» Treść polecenia:
Wymień wszystkie przekonania, które we fragmencie o relacji z Bogiem następują po słowach „utwierdziły mnie mocno w przekonaniu”.

» Fragment dokumentu:
====================

Wszystkie powyższe punkty, jak i inne rozmowy na temat tego, że czasy coraz trudniejsze utwierdziły mnie mocno w przekonaniu, że jeszcze nigdy nie potrzebowałam aż tak bardzo przyjść bliżej do Pana. Że skończył się czas ściem i ukrywania słabej relacji z Bogiem wielością barwnej aktywności dla Niego. Że nadchodzi czas takich fałszywych proroków i fałszywych mesjaszy, że na logikę człowiek nie odróżni kto jest kto. Że potrzeba nam duchowego rozeznania i duchowej, a nie duszewnej mocy bardziej niż kiedykolwiek wcześniej... I właśnie dlatego Gotta Get Closer to God robi się coraz bardziej priorytetowe. Zawsze było na pierwszym miejscu, teraz jednak to pierwsze miejsce robi się coraz ogromniejsze... ;)

====================

» Wybrane dane:
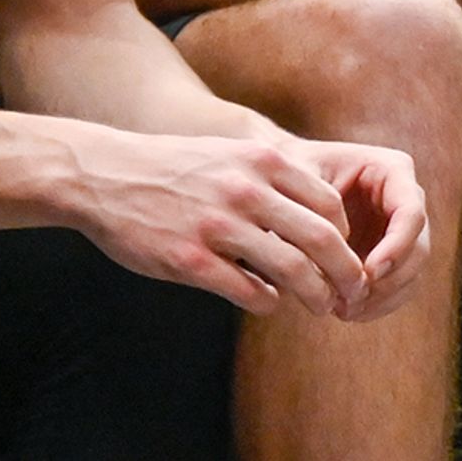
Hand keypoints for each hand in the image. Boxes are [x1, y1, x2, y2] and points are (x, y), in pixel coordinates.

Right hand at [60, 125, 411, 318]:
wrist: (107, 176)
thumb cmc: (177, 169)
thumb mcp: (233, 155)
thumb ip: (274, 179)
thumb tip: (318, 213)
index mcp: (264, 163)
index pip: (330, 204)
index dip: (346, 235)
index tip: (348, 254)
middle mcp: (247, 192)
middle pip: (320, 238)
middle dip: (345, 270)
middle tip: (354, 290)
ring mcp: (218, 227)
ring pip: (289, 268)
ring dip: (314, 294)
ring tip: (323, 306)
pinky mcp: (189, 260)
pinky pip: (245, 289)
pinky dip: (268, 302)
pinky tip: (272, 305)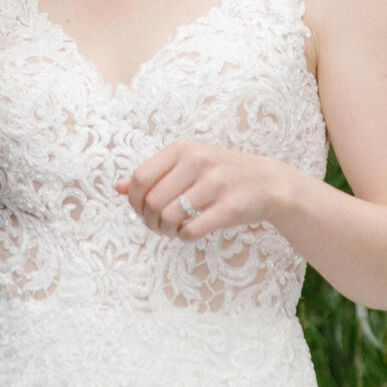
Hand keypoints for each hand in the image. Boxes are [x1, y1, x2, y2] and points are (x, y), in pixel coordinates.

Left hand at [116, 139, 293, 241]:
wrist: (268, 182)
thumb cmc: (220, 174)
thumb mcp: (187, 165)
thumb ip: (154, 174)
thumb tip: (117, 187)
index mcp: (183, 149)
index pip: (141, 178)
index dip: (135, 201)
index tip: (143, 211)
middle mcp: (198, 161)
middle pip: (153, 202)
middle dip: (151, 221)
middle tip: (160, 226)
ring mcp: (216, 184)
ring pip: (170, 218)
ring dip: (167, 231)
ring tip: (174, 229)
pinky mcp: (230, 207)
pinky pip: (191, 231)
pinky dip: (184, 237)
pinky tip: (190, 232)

====================

» Rozwiązanie:
1. Jeszcze nigdy nie było tak wielkiej potrzeby, by przyjść bliżej do Pana.
2. Skończył się czas ściem i ukrywania słabej relacji z Bogiem wielością barwnej aktywności dla Niego.
3. Nadchodzi czas takich fałszywych proroków i fałszywych mesjaszy, że na logikę człowiek nie odróżni, kto jest kto.
4. Bardziej niż kiedykolwiek wcześniej potrzeba duchowego rozeznania oraz duchowej, a nie duszewnej mocy.